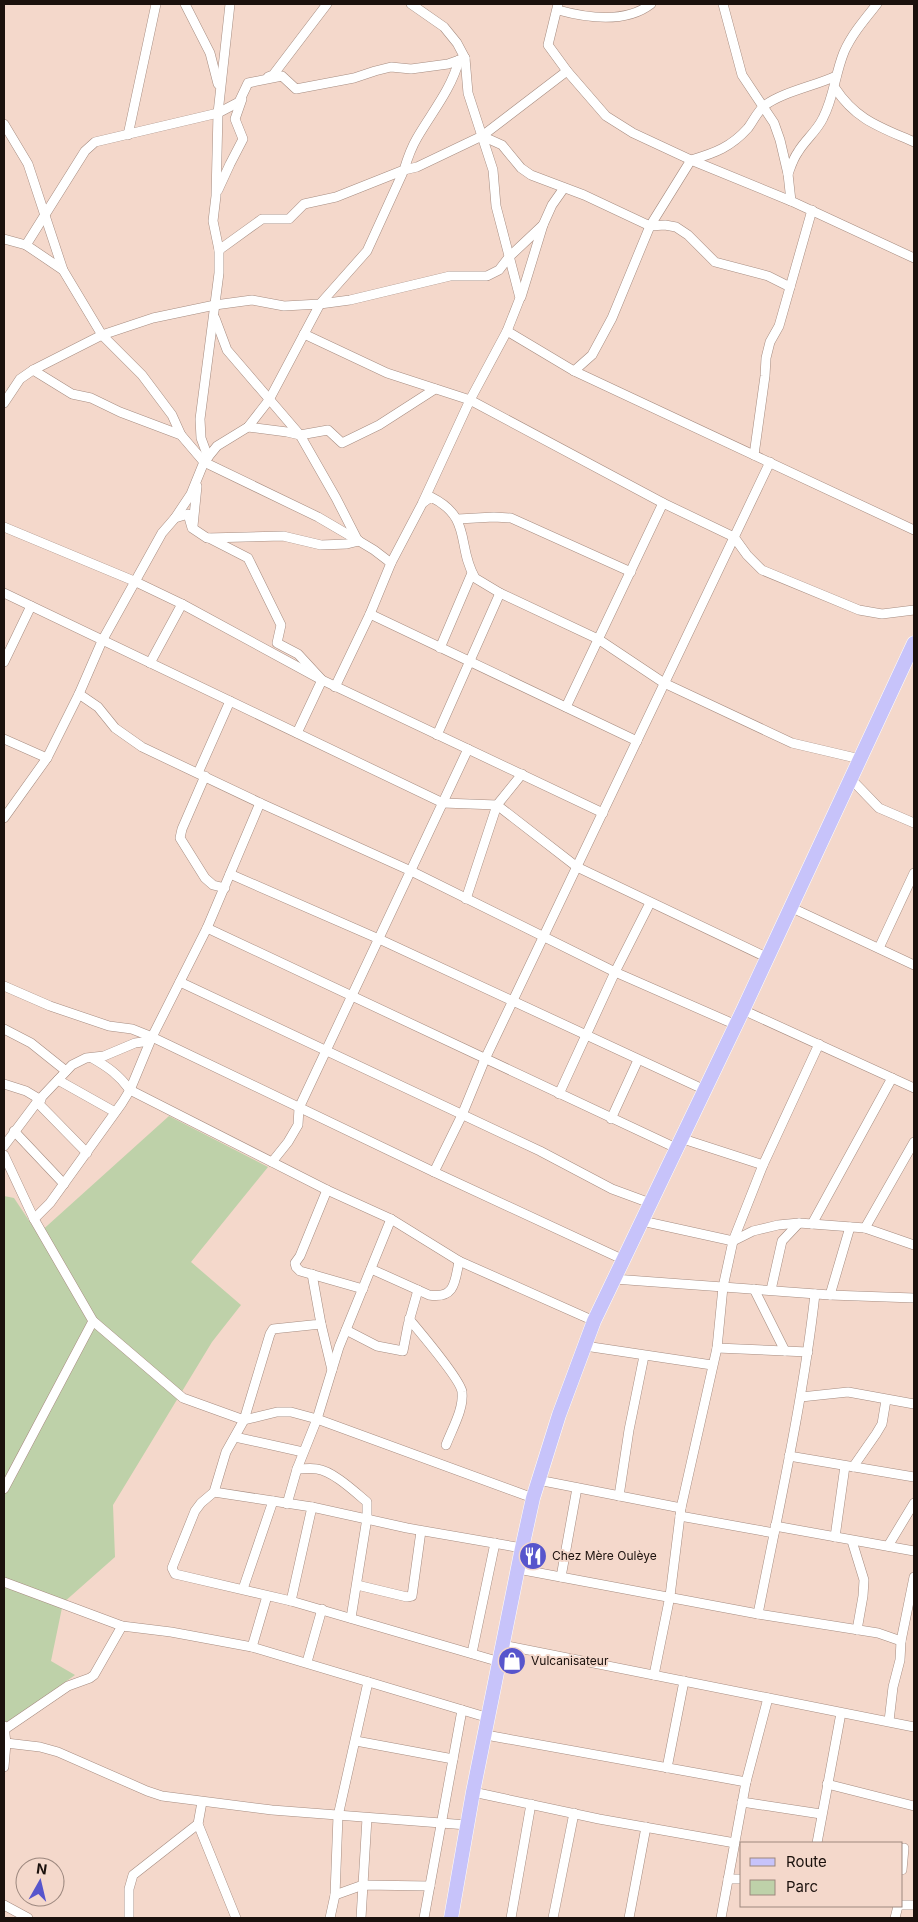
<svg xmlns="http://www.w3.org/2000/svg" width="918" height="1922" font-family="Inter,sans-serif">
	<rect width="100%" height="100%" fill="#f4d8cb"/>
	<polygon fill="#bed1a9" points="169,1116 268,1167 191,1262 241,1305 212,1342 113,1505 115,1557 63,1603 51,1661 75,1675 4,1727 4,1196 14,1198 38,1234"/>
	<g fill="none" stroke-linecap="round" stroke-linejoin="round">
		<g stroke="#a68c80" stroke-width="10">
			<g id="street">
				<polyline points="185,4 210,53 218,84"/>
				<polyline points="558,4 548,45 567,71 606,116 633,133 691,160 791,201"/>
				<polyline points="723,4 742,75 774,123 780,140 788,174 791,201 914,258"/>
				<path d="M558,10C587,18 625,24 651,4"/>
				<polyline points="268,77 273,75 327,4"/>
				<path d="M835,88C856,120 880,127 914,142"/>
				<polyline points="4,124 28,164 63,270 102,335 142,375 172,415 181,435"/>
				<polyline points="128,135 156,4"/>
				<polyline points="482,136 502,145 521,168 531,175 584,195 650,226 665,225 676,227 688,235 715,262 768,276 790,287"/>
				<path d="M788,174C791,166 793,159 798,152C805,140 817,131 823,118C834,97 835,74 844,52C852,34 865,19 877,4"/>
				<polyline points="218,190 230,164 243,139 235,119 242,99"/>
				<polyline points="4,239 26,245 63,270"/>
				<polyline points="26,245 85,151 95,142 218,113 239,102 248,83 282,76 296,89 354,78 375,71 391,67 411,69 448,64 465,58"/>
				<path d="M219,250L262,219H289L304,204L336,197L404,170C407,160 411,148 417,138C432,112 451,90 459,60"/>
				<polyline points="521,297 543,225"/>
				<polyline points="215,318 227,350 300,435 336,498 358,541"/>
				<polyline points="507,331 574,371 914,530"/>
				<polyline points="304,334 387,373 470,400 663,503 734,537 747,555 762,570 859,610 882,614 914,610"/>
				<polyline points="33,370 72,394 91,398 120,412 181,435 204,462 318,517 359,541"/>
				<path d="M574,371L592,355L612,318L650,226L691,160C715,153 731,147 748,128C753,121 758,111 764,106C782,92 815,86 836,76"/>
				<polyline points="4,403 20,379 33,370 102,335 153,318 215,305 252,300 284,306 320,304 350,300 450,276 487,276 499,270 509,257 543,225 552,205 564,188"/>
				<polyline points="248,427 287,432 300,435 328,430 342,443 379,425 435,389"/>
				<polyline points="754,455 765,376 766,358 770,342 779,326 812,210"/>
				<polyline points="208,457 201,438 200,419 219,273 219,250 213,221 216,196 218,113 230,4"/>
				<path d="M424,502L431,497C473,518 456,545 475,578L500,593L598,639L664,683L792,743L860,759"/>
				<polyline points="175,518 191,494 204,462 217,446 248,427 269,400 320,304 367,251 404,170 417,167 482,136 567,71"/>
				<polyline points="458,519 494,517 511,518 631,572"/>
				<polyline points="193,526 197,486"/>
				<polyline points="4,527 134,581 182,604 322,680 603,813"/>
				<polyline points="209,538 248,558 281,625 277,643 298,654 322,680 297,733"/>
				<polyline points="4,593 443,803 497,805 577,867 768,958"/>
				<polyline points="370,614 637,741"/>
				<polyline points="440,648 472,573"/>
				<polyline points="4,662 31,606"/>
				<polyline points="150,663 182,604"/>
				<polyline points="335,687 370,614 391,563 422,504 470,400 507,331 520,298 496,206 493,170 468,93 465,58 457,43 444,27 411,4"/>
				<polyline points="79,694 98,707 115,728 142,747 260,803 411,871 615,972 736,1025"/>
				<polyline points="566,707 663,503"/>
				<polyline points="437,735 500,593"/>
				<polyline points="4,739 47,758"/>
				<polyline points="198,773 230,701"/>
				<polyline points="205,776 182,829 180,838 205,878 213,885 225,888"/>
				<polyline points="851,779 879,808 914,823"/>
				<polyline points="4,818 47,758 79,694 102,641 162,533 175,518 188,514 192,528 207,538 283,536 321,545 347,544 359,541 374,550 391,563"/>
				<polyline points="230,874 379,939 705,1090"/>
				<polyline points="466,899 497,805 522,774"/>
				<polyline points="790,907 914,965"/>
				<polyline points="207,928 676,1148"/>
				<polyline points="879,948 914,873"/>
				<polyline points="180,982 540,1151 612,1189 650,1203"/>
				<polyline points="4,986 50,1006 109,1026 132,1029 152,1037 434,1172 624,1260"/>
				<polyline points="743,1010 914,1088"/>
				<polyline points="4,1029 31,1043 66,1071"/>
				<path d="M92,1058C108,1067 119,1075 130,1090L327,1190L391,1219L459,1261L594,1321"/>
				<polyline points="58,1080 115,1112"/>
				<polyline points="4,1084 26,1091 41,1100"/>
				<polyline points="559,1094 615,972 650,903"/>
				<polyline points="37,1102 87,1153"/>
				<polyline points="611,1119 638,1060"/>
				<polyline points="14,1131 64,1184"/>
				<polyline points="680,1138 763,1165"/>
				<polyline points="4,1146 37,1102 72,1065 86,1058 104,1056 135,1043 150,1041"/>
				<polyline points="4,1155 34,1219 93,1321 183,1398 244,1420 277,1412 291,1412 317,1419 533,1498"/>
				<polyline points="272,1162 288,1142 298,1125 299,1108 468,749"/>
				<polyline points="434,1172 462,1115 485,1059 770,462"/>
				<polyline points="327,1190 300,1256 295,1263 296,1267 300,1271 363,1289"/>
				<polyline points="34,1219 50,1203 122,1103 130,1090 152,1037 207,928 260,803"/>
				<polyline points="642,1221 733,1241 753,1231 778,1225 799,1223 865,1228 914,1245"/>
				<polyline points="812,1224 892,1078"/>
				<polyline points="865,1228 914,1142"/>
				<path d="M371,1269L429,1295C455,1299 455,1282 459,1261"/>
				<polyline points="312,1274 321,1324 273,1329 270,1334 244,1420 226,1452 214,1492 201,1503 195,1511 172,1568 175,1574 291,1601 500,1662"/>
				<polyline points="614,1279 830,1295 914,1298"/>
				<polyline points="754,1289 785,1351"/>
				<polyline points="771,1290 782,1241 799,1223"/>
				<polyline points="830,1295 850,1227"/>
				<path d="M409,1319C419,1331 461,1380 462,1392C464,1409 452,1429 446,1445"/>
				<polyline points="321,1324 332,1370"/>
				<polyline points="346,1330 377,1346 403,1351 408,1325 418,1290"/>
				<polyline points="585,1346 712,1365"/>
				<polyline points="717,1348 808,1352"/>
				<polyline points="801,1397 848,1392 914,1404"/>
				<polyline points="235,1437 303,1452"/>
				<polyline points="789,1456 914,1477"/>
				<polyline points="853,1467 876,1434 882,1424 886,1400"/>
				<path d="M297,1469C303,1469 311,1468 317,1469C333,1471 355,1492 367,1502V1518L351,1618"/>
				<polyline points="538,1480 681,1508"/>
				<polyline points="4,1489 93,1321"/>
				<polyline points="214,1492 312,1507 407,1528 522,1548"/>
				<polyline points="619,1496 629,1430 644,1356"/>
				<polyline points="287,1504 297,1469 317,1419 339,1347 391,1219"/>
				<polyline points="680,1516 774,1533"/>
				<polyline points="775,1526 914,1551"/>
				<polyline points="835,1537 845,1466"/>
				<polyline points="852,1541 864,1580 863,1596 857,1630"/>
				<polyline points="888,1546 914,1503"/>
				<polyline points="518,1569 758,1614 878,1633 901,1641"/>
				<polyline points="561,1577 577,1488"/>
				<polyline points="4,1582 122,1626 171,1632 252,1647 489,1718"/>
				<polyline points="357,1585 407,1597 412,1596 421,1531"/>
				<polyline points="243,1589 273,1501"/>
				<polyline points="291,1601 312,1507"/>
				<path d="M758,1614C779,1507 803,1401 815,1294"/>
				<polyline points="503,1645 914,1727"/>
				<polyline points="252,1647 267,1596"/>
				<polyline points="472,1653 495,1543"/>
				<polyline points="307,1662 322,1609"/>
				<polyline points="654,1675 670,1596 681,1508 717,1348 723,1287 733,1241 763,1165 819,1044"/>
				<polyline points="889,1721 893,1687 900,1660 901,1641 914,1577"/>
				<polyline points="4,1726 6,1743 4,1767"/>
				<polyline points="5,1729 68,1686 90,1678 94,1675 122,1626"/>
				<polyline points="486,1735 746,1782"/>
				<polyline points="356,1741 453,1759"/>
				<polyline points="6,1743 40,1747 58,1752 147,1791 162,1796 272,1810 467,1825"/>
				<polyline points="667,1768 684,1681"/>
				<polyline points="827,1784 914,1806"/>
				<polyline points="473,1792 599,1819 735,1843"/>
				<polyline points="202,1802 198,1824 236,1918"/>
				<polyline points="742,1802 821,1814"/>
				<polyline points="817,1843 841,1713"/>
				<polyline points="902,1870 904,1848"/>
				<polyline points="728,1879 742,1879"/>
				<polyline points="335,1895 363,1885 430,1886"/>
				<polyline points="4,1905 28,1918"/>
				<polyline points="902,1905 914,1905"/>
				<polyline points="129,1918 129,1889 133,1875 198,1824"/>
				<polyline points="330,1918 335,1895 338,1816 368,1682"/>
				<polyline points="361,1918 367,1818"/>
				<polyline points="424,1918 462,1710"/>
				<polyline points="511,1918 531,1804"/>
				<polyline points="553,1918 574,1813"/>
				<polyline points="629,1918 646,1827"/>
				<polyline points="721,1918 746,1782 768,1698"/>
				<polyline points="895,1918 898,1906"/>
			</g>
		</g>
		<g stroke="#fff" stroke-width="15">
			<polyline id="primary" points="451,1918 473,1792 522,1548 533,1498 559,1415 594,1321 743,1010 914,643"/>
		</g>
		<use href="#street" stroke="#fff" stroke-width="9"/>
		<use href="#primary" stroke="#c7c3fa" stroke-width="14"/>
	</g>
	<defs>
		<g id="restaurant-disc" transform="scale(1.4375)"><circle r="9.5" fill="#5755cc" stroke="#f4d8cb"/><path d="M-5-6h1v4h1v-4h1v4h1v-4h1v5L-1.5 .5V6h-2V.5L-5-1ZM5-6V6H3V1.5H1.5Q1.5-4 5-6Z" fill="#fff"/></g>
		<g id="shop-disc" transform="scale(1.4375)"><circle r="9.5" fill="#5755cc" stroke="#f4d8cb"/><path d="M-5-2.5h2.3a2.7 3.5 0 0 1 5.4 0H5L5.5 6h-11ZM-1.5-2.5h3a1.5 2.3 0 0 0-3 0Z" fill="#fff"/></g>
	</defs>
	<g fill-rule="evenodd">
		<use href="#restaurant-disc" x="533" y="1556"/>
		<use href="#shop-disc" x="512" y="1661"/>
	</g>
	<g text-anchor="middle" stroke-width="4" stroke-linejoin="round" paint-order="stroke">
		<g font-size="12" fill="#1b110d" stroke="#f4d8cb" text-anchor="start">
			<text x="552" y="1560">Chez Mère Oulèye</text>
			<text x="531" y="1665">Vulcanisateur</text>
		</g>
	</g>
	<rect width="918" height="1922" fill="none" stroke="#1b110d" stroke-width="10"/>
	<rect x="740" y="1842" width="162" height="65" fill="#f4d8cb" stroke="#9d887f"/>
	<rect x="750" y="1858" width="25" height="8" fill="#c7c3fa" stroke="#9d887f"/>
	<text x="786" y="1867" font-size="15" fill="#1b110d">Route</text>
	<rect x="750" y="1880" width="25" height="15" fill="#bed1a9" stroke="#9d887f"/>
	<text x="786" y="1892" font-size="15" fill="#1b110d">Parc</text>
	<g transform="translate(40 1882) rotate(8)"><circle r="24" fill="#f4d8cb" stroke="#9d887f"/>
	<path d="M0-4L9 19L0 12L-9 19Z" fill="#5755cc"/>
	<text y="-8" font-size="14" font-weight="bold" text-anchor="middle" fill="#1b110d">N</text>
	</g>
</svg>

____

> What the exercise asks: In the entries above, find each line with the string "round" and copy it.

> Output of the task:
	<g fill="none" stroke-linecap="round" stroke-linejoin="round">
	<g text-anchor="middle" stroke-width="4" stroke-linejoin="round" paint-order="stroke">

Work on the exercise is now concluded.